Caro Salvini e caro Di Maio, chi scrive non vi ha votati e non credo sia possibile che ciò possa mai avvenire, ma siccome voi andate ripetendo di rappresentare 64 milioni di italiani mentre l’altro dice di essere l’avvocato di tutti gli italiani, mi sento in qualche modo autorizzato ad esprimere il mio misero parere.

Lasciatevelo dire, ci state rappresentando malissimo. Capisco che non avete preso in mano un Paese florido, anzi, avete preso in mano un Paese problematico. Capisco anche che avete fretta di dimostrare quello che secondo voi è il meglio per il nostro paese.

Ma perché avete tutta questa fretta? Non governerete mica in base ai sondaggi? Non governerete mica per fare campagna elettorale? Avete cinque lunghissimi anni per dimostrare che le vostre ricette sono quelle giuste per il Paese. Non lo dico io, lo dite voi che avete intenzione di stare insieme per cinque anni.

E allora cosa state facendo? State mandando un Paese a puttane per dimostrare che mantenete le parole date in campagna elettorale? Va bene, ma perché così in fretta? Chi ve lo ha chiesto? Chi vi ha chiesto di forzare la mano all’Europa per fare tutto e subito?

E’ impossibile che non stiate vedendo dove state trascinando il Paese. E’ impossibile che siate così ciechi. Oddio, su Di Maio qualche dubbio ce l’ho, ma Salvini… Salvini no dai, lui che di politica ha vissuto fino ad oggi non può non vedere quello che sta accadendo. Mi rifiuto di pensarlo.

Pazienza Di Maio, da uno che sale su un balcone e grida al mondo di aver sconfitto la povertà o che annuncia che sei milioni di tessere per il reddito di cittadinanza sono in stampa, non possiamo certo aspettarci qualcosa di buono. Ma Salvini… santo Dio, da Salvini no. Da Salvini ci aspetteremmo un po’ di ragionevolezza.

E non fate finta di non conoscervi, non fate finta che quello che fa l’uno non riguarda l’altro.
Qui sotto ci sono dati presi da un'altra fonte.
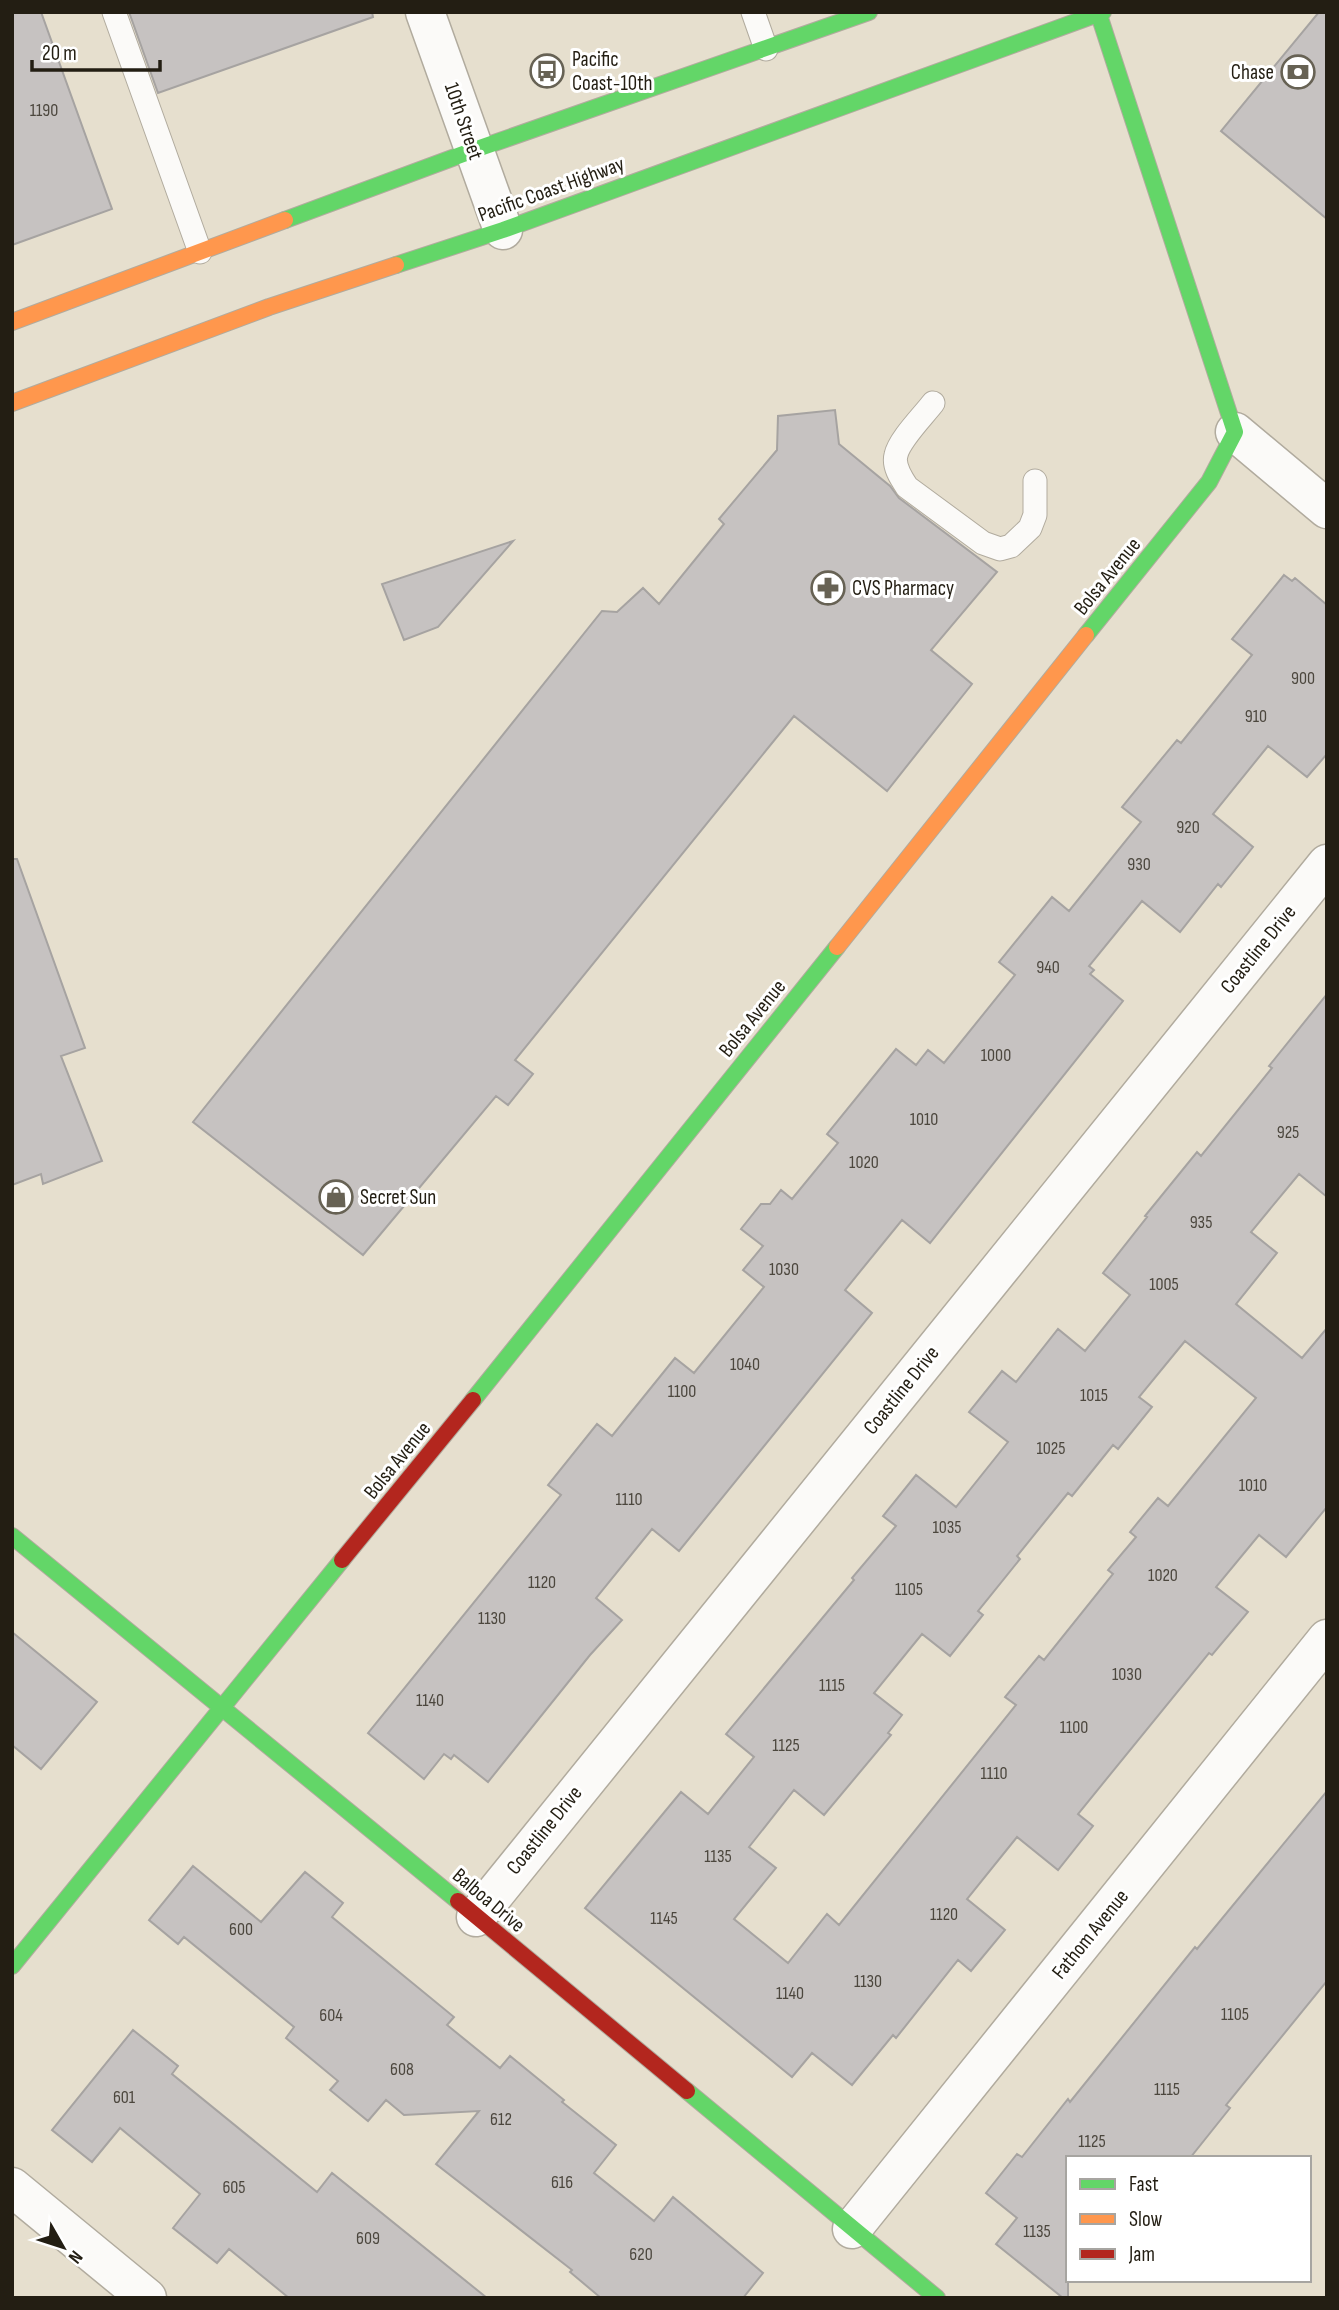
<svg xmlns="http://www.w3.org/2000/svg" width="1339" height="2310" font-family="'Sofia Sans Condensed',sans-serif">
  <rect width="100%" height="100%" fill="#e6dfce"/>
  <path fill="#c6c2c1" stroke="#a6a3a1" stroke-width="2" fill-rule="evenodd" d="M 12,12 L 41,12 L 112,209 L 12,245 Z
    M 129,12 L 372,12 L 373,17 L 158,93 Z
    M 1319,12 L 1327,12 L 1327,219 L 1221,131 Z
    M 835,410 L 839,444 L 890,486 L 899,498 L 997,572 L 931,650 L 972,684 L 887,791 L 794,716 L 515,1060 L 533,1074 L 508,1105 L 496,1096 L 363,1255 L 193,1122 L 602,611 L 617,612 L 643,588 L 659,604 L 724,524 L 719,519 L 777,450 L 778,416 Z
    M 513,541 L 438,627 L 404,640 L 382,584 Z
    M 1284,575 L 1292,581 L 1295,578 L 1327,605 L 1327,754 L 1307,777 L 1268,746 L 1213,814 L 1253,847 L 1221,887 L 1218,884 L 1180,932 L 1142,901 L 1089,966 L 1094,970 L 1090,974 L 1123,1001 L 930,1243 L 902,1220 L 845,1290 L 872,1313 L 679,1551 L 652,1529 L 596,1598 L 622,1620 L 590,1655 L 488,1782 L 454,1755 L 451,1759 L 444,1754 L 424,1779 L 368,1733 L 561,1495 L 548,1485 L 597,1424 L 612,1436 L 675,1358 L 694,1373 L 764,1287 L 743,1270 L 763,1246 L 741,1229 L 761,1204 L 770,1204 L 781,1190 L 792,1199 L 838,1143 L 827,1134 L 896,1049 L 916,1065 L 928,1050 L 944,1063 L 1015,975 L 999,962 L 1052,897 L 1069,911 L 1141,822 L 1122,807 L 1177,740 L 1181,743 L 1252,655 L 1232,639 Z
    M 12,859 L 17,859 L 85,1048 L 61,1056 L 102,1161 L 43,1184 L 41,1174 L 12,1185 Z
    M 1327,994 L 1327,1197 L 1299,1174 L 1251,1232 L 1277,1253 L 1236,1304 L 1302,1358 L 1327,1328 L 1327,1507 L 1286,1557 L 1259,1535 L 1216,1587 L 1248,1612 L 1212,1655 L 1209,1653 L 1078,1814 L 1093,1826 L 1058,1870 L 1017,1837 L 967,1899 L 1005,1930 L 971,1971 L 958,1960 L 896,2038 L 893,2035 L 852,2085 L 812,2053 L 792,2077 L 585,1908 L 681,1792 L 708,1814 L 754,1757 L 726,1734 L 854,1580 L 852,1578 L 896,1526 L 883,1516 L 916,1475 L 956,1507 L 1008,1442 L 969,1412 L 1002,1371 L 1016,1382 L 1058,1329 L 1085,1351 L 1130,1295 L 1103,1273 L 1147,1217 L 1145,1216 L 1197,1152 L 1201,1156 L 1272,1068 L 1269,1066 ZM 1185,1341 L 1256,1398 L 1168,1506 L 1158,1498 L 1130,1532 L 1136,1537 L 1108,1570 L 1113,1574 L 1044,1660 L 1039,1656 L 1005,1697 L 1016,1705 L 839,1925 L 827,1914 L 788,1963 L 734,1919 L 776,1868 L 749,1847 L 794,1790 L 824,1815 L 891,1735 L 888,1733 L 902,1715 L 874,1693 L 922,1634 L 950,1656 L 983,1615 L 978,1611 L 1020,1559 L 1017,1556 L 1068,1493 L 1072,1496 L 1113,1445 L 1118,1449 L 1152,1407 L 1139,1397 Z
    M 12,1632 L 97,1702 L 41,1769 L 12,1745 Z
    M 1327,1791 L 1327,1981 L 1226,2105 L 1230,2108 L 1190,2158 L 1068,2158 L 1068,2298 L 1063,2298 L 996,2244 L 1017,2218 L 986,2193 L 1017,2154 L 1022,2157 L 1068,2099 L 1070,2102 L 1195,1947 L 1197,1949 Z
    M 193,1866 L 261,1922 L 305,1872 L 343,1903 L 332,1917 L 454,2017 L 447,2025 L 500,2068 L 510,2056 L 564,2100 L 562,2102 L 616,2145 L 594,2173 L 654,2221 L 673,2197 L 763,2273 L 743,2298 L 601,2298 L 570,2272 L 572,2270 L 436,2164 L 479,2111 L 404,2115 L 386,2100 L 368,2121 L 330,2090 L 338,2081 L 286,2038 L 294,2027 L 184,1937 L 178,1944 L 149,1920 Z
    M 133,2030 L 178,2066 L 172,2074 L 317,2192 L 332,2173 L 487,2298 L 289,2298 L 229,2249 L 217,2263 L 173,2228 L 200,2194 L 120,2128 L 92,2162 L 52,2130 Z"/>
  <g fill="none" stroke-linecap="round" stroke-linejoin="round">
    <defs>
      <path id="lane" d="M 114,12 L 200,252
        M 753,12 L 766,49
        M 933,403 C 923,416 899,440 896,455 C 893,466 901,478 907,487 L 983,543 L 1000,549 L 1011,546 L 1030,528 L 1035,515 L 1035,481"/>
      <path id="street" d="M 425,12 L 503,230
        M 1235,432 L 1327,509
        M 476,1917 L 1327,864
        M 12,2187 L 147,2298
        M 852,2229 L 1327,1639"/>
      <path id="fast" d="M 285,220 L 474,150 L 869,12
        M 396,265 L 503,230 L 1103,12
        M 1086,635 L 1209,482 L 1235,432 L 1098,12
        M 473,1400 L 837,947
        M 12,1536 L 458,1901
        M 12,1966 L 342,1560
        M 687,2091 L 937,2298"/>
      <path id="slow" d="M 12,322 L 285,220
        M 12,403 L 269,307 L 396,265
        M 837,947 L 1086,635"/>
      <path id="jam" d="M 342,1560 L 473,1400
        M 458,1901 L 687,2091"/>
    </defs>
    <use href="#lane" stroke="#b1ab9e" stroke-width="25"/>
    <use href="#street" stroke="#b1ab9e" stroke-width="41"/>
    <use href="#fast" stroke="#b1ab9e" stroke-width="18"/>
    <use href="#slow" stroke="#b1ab9e" stroke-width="18"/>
    <use href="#jam" stroke="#b1ab9e" stroke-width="18"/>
    <use href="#lane" stroke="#fbfaf8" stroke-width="23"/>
    <use href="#street" stroke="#fbfaf8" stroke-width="38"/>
    <use href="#fast" stroke="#63d668" stroke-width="16"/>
    <use href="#slow" stroke="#ff974d" stroke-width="16"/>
    <use href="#jam" stroke="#b3261e" stroke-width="16"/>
  </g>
  <defs>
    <symbol id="bus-ring" viewBox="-11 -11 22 22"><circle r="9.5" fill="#fff" stroke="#676254" stroke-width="1.5"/><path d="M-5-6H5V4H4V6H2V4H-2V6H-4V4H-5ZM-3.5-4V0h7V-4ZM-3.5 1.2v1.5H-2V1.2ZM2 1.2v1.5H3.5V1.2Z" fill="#676254"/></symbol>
    <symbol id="bank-ring" viewBox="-11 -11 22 22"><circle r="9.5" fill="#fff" stroke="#676254" stroke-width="1.5"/><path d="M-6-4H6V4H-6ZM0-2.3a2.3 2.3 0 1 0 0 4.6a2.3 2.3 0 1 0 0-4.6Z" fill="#676254"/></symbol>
    <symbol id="pharmacy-ring" viewBox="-11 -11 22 22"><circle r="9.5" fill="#fff" stroke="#676254" stroke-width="1.5"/><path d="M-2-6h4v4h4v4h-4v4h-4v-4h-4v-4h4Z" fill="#676254"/></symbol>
    <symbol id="shop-ring" viewBox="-11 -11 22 22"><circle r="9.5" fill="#fff" stroke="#676254" stroke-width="1.5"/><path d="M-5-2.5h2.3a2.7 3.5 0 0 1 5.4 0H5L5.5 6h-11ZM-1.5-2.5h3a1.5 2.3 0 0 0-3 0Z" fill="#676254"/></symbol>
  </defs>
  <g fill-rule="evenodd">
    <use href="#bus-ring" x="528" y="52" width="38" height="38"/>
    <use href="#bank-ring" x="1279" y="53" width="38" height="38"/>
    <use href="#pharmacy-ring" x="809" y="569" width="38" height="38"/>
    <use href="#shop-ring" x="317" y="1178" width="38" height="38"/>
  </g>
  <g text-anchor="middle" stroke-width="6" stroke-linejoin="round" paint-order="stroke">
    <g font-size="18" fill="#4c473e">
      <text x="44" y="116">1190</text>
      <text x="1303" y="684">900</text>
      <text x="1256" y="722">910</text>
      <text x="1188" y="833">920</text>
      <text x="1139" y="870">930</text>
      <text x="1048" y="973">940</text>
      <text x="996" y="1061">1000</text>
      <text x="924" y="1125">1010</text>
      <text x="1288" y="1138">925</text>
      <text x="864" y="1168">1020</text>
      <text x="1201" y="1228">935</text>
      <text x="784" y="1275">1030</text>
      <text x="1164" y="1290">1005</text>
      <text x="745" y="1370">1040</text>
      <text x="682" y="1397">1100</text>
      <text x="1094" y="1401">1015</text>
      <text x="1051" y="1454">1025</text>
      <text x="1253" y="1491">1010</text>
      <text x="629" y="1505">1110</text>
      <text x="947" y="1533">1035</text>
      <text x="1163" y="1581">1020</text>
      <text x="542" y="1588">1120</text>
      <text x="909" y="1595">1105</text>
      <text x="492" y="1624">1130</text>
      <text x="1127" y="1680">1030</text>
      <text x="832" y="1691">1115</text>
      <text x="430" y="1706">1140</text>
      <text x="1074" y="1733">1100</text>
      <text x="786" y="1751">1125</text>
      <text x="994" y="1779">1110</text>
      <text x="718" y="1862">1135</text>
      <text x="944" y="1920">1120</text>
      <text x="664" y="1924">1145</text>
      <text x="241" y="1935">600</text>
      <text x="868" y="1987">1130</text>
      <text x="790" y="1999">1140</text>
      <text x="1235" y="2020">1105</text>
      <text x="331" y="2021">604</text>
      <text x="402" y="2075">608</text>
      <text x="1167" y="2095">1115</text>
      <text x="124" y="2103">601</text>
      <text x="501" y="2125">612</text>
      <text x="1092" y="2147">1125</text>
      <text x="562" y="2188">616</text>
      <text x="234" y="2193">605</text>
      <text x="1037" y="2237">1135</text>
      <text x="368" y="2244">609</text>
      <text x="641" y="2260">620</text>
    </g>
    <g font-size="21" fill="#231e13" stroke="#fff" text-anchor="start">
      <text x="572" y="66">Pacific<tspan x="572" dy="24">Coast-10th</tspan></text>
      <text x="1274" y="79" text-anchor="end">Chase</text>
      <text x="852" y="595">CVS Pharmacy</text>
      <text x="360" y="1204">Secret Sun</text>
    </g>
    <g font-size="21" fill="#231e13" stroke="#fff">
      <text transform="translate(464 121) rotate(71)" y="7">10th Street</text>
      <text transform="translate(551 189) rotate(-20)" y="7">Pacific Coast Highway</text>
      <text transform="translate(1107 576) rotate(-51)" y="7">Bolsa Avenue</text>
      <text transform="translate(1258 949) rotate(-51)" y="7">Coastline Drive</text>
      <text transform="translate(752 1018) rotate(-51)" y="7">Bolsa Avenue</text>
      <text transform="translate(901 1390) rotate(-51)" y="7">Coastline Drive</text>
      <text transform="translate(397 1460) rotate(-51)" y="7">Bolsa Avenue</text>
      <text transform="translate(544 1830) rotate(-51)" y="7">Coastline Drive</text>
      <text transform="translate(489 1900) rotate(40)" y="7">Balboa Drive</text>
      <text transform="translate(1090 1934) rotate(-51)" y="7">Fathom Avenue</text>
    </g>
  </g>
  <rect width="1339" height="2310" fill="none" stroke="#231e13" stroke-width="28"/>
  <rect x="1066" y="2156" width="245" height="126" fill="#ffffff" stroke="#a7a5a1" stroke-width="2"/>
  <rect x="1080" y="2179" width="35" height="10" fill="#63d668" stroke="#a7a5a1" stroke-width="2"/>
  <text x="1129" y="2191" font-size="21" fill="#231e13">Fast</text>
  <rect x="1080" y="2214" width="35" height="10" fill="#ff974d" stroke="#a7a5a1" stroke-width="2"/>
  <text x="1129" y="2226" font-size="21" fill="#231e13">Slow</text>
  <rect x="1080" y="2249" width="35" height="10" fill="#b3261e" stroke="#a7a5a1" stroke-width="2"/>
  <text x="1129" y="2261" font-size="21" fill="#231e13">Jam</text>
  <g transform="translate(63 2247) rotate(129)" stroke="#ffffff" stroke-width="5" paint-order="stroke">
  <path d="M0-5L12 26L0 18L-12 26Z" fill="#231e13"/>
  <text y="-10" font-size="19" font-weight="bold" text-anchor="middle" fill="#231e13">N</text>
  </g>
  <path d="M32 60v10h128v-10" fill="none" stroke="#231e13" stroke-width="3.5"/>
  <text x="42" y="60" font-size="21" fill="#231e13" stroke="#ffffff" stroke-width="5" paint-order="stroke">20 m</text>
</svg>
Siete nelle stesso Governo, un Governo, non due governi separati. Di quello che la l’uno ne è responsabile anche l’altro e ne deve rendere conto proprio a quei 64 milioni di italiani che dice di rappresentare.

Avete cinque lunghi anni per fare quello che avete promesso in campagna elettorale. Fermatevi un attimo, dimenticate la campagna elettorale permanente, dimenticate i sondaggi, smettetela di sparare cazzate e governate, sempre se è vero che governate per 64 milioni di italiani.

Per ora vi va tutto bene perché non c’è una opposizione degna di questo nome e la gente vi da fiducia per mancanza di alternativa. Ma mica sarà sempre così (almeno lo spero), mica mancherà per sempre una alternativa.

E non pensate di non dover rendere conto di quello che state facendo. Gli italiani sono un popolo volubile ma non stupido. Non pensate che il consenso che vi danno i sondaggi basti a garantirvi l’immunità per le vostre azioni. Se voi andate in una direzione e tutti gli altri vanno in direzione opposta, probabilmente non sono gli altri ad andare contromano, siete voi.